How much worse than junk can you get?
pods
Irradiated junk.
After Irradiated Junk, you got Junk Z, then Junk ZZ and finally, the best out there, Junk ZZZ!
After Junk ZZZ comes Rubble, then Debris, then TDFWYC (The Dust From Which You Came).
at some level, pods must realize that after you get junked you can still get punked...
Can't believe that people within the EU will stand for the ESM. The people of Europe have rocks in their head if they allow the ESM. With the ESM's immunity of prosecution people should be out in the street in masses. The bankers need to be imprisoned by the people for this bold step to take even more power.
this is wonderful!
bankrupt the joint, then re-design the central bank for political control?
like the US?
then?
unh,...a kinder, gentler fascism?
based upon the interests of the people and the common wo/man?
like the US?
remember: the nicest, most glad-handed fascism is the best kind this holiday season and always!
[this has been a public service announcement brought to you by the banksters and politicians; enjoy it! after all, you are paying for it!]
Was adressed to a Mr. Sarkozy, and found its way to Budapest instead.
The return of Soros - once it collapses he will buy the lot. He will do it for God and (to own the) country.
End of year " STUFF", is soooo fun. let's front load options/ Jan 10 for safe keeping?

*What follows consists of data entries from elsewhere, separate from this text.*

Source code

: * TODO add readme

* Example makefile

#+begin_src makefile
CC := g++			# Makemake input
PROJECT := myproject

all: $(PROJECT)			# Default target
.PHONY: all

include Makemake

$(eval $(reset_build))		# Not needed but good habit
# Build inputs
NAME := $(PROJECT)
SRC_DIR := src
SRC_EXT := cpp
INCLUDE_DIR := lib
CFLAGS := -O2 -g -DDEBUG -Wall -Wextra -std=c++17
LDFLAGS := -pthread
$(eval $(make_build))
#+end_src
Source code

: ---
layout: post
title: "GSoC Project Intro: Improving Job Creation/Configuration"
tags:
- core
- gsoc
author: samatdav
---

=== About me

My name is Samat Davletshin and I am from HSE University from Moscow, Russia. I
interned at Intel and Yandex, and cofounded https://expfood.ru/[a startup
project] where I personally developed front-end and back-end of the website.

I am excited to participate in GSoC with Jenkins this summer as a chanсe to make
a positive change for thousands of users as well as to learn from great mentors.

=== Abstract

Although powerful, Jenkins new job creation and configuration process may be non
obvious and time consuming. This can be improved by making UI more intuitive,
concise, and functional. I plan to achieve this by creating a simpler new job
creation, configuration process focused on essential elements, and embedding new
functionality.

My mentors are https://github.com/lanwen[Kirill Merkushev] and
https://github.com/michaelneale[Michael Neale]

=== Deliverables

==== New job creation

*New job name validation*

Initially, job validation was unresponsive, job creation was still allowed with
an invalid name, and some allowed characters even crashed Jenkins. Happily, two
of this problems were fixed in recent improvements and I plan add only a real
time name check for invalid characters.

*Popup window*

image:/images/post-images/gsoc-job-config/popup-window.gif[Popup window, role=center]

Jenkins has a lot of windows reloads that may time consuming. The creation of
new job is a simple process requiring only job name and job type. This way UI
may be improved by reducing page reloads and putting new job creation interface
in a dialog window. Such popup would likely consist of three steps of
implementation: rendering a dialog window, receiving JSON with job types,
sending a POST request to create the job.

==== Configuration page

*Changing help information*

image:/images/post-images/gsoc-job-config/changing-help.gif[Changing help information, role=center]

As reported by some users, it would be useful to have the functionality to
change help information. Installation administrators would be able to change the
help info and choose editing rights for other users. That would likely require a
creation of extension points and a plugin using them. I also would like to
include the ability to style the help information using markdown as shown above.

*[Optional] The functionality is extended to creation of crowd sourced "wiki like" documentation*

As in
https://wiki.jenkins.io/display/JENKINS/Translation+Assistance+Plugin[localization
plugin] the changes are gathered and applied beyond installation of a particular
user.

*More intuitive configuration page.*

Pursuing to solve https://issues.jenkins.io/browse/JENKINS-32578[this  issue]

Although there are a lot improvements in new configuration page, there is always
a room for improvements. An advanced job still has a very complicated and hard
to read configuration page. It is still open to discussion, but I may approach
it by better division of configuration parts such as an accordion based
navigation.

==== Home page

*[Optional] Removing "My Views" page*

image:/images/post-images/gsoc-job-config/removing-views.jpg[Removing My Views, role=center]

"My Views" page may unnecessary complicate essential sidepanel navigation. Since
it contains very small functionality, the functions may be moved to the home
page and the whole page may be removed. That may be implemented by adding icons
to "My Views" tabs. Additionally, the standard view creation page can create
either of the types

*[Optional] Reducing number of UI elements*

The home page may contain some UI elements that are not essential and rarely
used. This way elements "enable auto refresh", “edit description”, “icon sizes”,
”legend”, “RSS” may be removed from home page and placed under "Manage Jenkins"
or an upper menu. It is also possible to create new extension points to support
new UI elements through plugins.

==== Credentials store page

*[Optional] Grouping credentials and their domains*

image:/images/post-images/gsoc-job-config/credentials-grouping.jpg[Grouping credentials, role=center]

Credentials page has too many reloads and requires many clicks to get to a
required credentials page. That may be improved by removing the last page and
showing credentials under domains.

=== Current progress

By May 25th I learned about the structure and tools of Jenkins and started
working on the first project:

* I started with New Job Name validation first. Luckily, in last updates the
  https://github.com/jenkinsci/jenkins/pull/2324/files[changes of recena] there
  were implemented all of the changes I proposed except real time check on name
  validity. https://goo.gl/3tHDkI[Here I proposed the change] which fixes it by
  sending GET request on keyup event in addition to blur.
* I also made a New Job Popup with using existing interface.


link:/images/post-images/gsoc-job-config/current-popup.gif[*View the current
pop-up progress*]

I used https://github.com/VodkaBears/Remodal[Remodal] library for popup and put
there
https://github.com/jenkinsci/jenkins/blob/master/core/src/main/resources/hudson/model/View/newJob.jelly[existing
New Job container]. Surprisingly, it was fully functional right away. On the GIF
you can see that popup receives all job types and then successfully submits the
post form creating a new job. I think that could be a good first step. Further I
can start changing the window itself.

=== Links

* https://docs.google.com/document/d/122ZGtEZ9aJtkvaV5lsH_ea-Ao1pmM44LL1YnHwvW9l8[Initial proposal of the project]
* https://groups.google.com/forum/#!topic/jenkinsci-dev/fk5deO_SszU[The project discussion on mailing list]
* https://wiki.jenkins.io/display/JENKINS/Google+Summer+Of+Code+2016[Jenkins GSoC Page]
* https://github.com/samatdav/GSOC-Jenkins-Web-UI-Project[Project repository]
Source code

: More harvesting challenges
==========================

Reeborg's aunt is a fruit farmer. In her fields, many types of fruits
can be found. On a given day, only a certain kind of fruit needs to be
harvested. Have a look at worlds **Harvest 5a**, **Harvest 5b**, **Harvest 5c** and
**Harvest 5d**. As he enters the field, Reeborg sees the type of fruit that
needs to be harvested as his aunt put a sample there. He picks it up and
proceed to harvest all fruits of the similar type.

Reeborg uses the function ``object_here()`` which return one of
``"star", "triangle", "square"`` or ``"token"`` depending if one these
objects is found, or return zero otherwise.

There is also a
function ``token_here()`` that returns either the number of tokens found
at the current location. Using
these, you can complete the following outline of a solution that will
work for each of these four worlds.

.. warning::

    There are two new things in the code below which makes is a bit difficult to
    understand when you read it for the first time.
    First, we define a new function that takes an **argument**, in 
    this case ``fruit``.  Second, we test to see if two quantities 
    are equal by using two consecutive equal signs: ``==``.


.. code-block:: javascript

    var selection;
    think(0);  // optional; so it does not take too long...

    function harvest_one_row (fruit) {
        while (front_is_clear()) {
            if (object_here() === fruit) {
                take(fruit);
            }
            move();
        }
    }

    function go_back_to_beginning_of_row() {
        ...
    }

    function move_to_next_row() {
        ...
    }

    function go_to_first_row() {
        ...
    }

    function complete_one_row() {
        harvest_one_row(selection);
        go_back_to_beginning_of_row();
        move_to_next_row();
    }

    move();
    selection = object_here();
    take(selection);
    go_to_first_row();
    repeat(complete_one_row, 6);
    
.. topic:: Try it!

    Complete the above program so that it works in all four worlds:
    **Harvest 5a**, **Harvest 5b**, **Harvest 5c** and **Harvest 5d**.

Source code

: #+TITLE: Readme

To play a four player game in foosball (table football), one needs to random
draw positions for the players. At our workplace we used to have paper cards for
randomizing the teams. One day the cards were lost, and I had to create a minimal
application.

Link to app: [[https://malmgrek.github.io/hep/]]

Mr. Blue Bird says so. ('poof' >>>
that's great where is france? too soon?
way too soon.
Goodnight Irene
Things could get worse and probably will.
In actuallity. I like the PONZI macro trade.
hey Y/C!
till friday?
but, is this the austrian PONZI macro trade? or the keynesian?
who doya like here? santa or kondrarieff? neither?
how'z the shopping coming along?
see you on the beach!
Does China have Moody's, Fitch or S&P on their rearends? If not, why are we bothering talking about Hungry? OK. Nobody put their money there. The goliath is China and nobody better mess with them - according to THEM. So I'm curious if the 3 ratings agencies have the testicular fortitude to even be in there and rating them let alone pull the negative trigger. How many more empty cities are they going to build?
Faszt fekv? kurva árusítása anyja szemét
Tell me which one should be AAA and which one should be junk, A or B
A. Hungary with 70% debt to GDP and 3% deficit to GDP
B. US with 100% debt to GDP and 10 percent deficit to GDP
Seriously...nobody said Goulash bitchez?